Dataset content Block Start

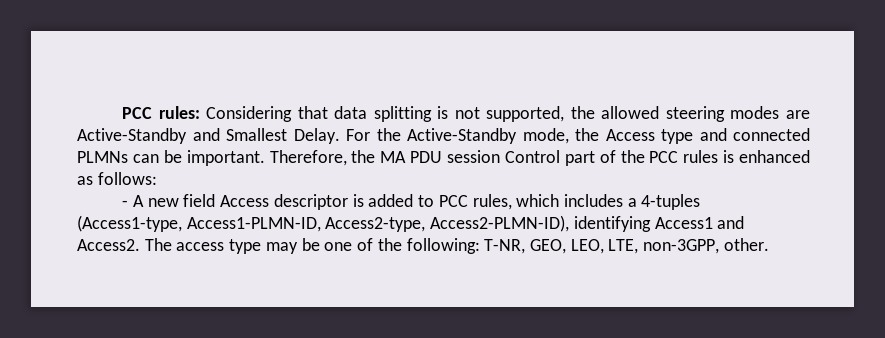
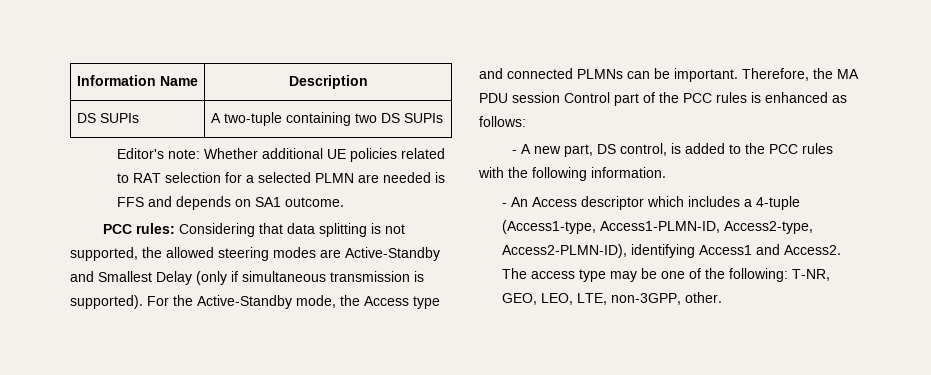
(122, 113) none -> [77,75,198,86] [288,75,368,89] [76,113,139,123] [210,112,443,126] [116,148,445,162] [116,172,445,183] [116,196,344,210] Information Name | Description // DS SUPIs | A two-tuple containing two DS SUPIs // Editor's note: Whether additional UE policies related to RAT selection for a selected PLMN are needed is FFS and depends on SA1 outcome. //
[293,128,340,144] Delay. -> [156,271,424,285] [70,295,143,309] Delay (only if simultaneous transmission is supported).
[183,194,512,210] field Access descriptor is added to PCC rules, -> [563,143,833,157] [478,167,666,181] [502,196,645,210] part, DS control, is added to the PCC rules with the following information. // - An Access descriptor
[641,194,701,210] 4-tuples -> [756,196,801,210] 4-tuple

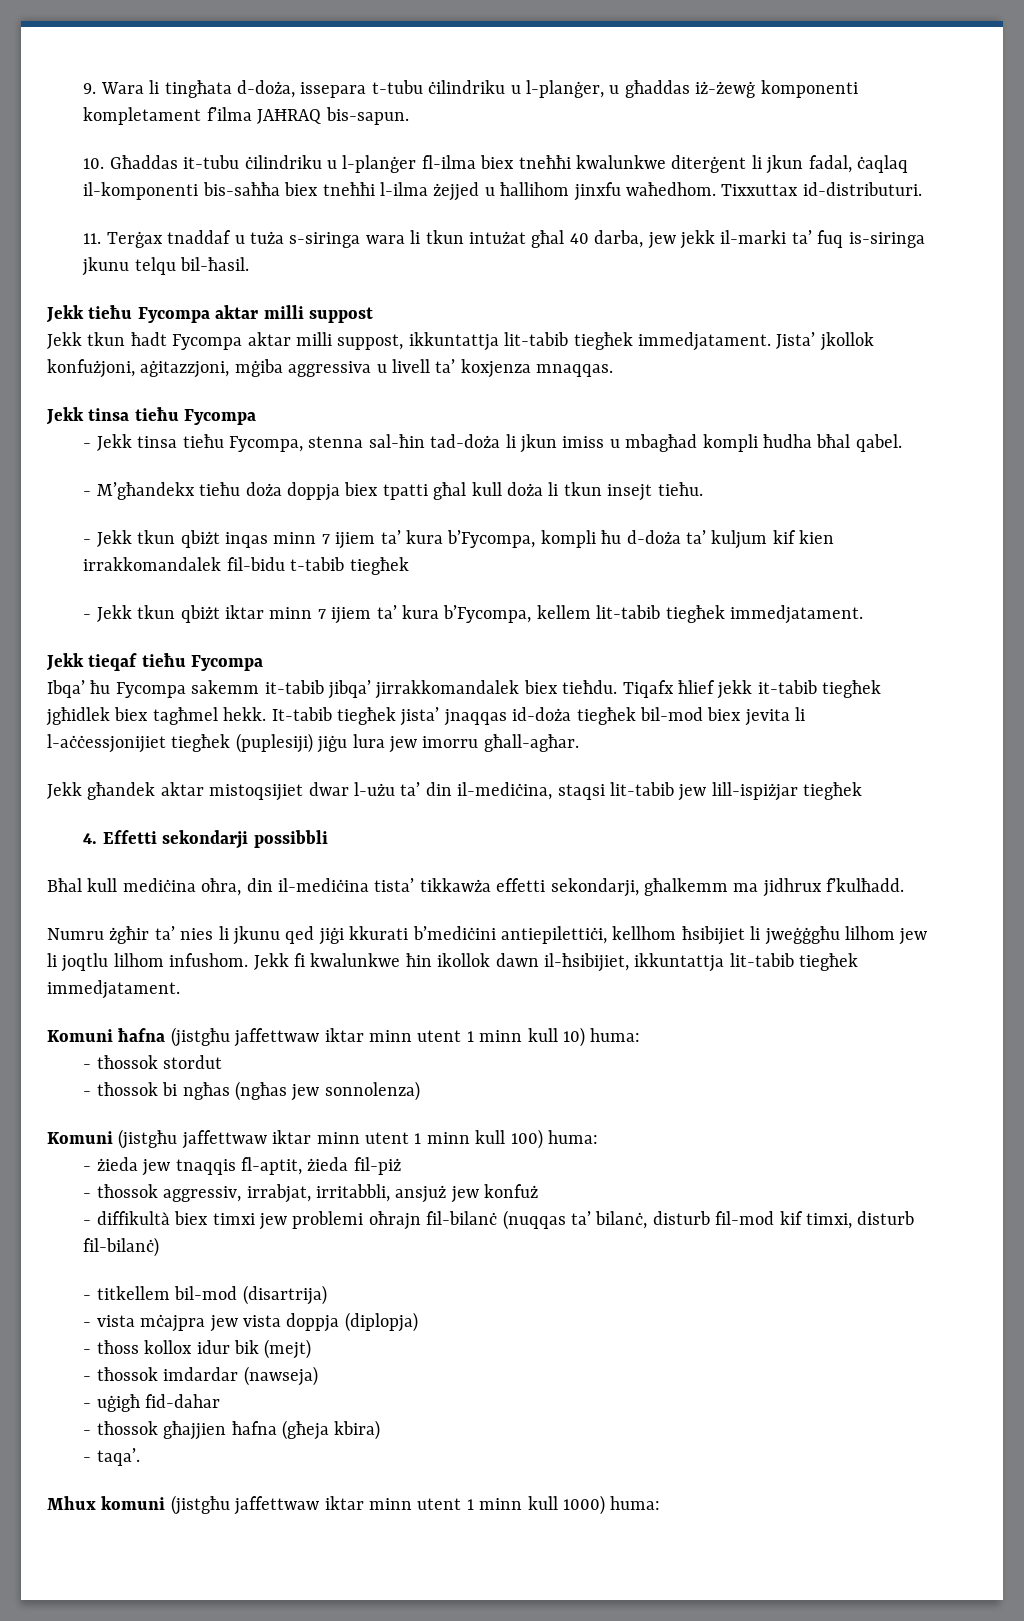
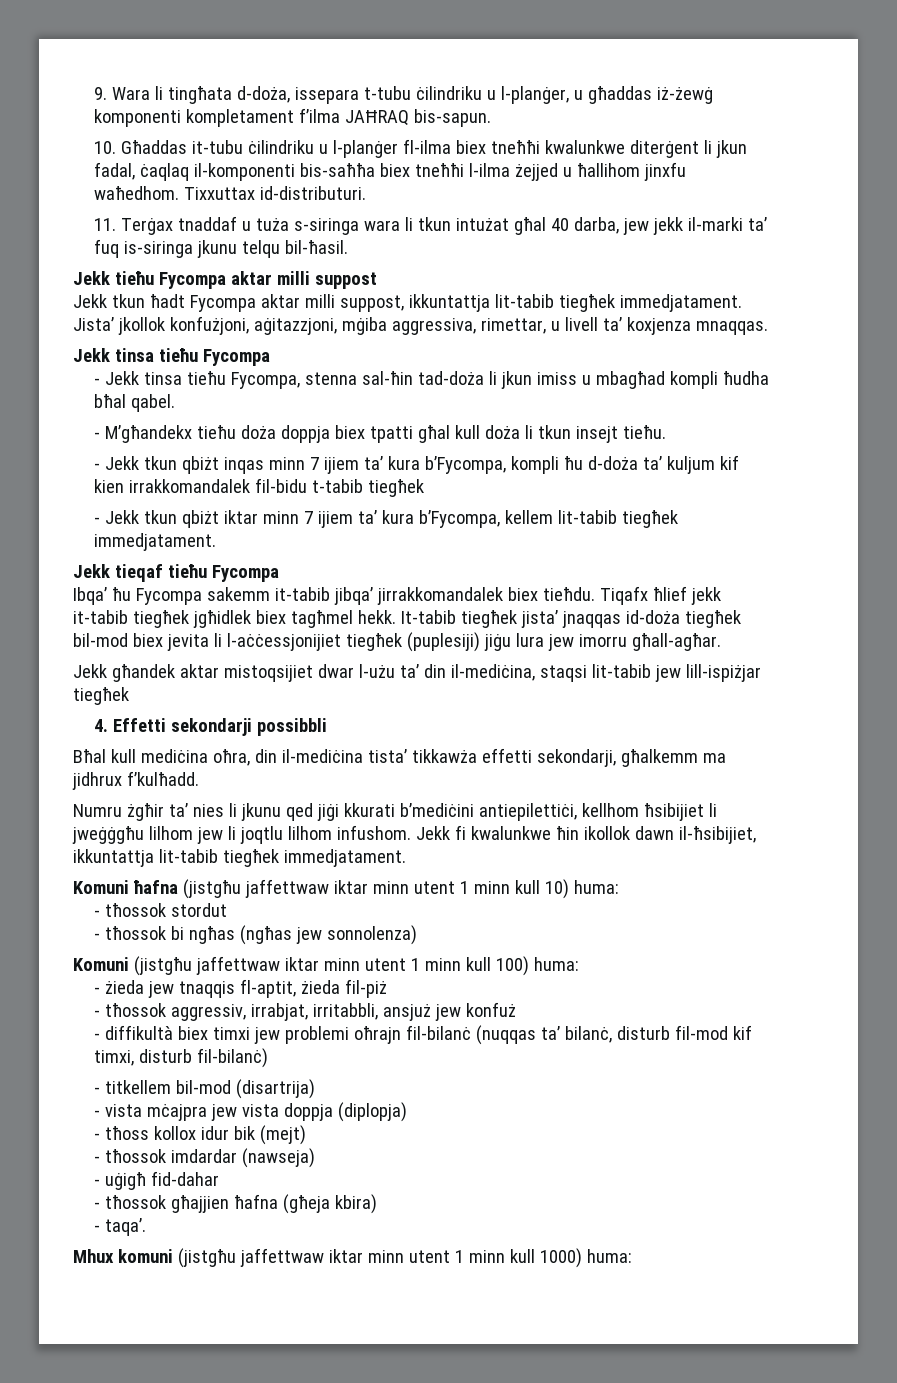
[288,361,372,377] aggressiva -> [391,318,546,335] aggressiva, rimettar,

Dataset content Block End

• [Work to complete]
Looking at the entries above, find how many lines include the word "tuple" and write that number alone.

• [Task output]
2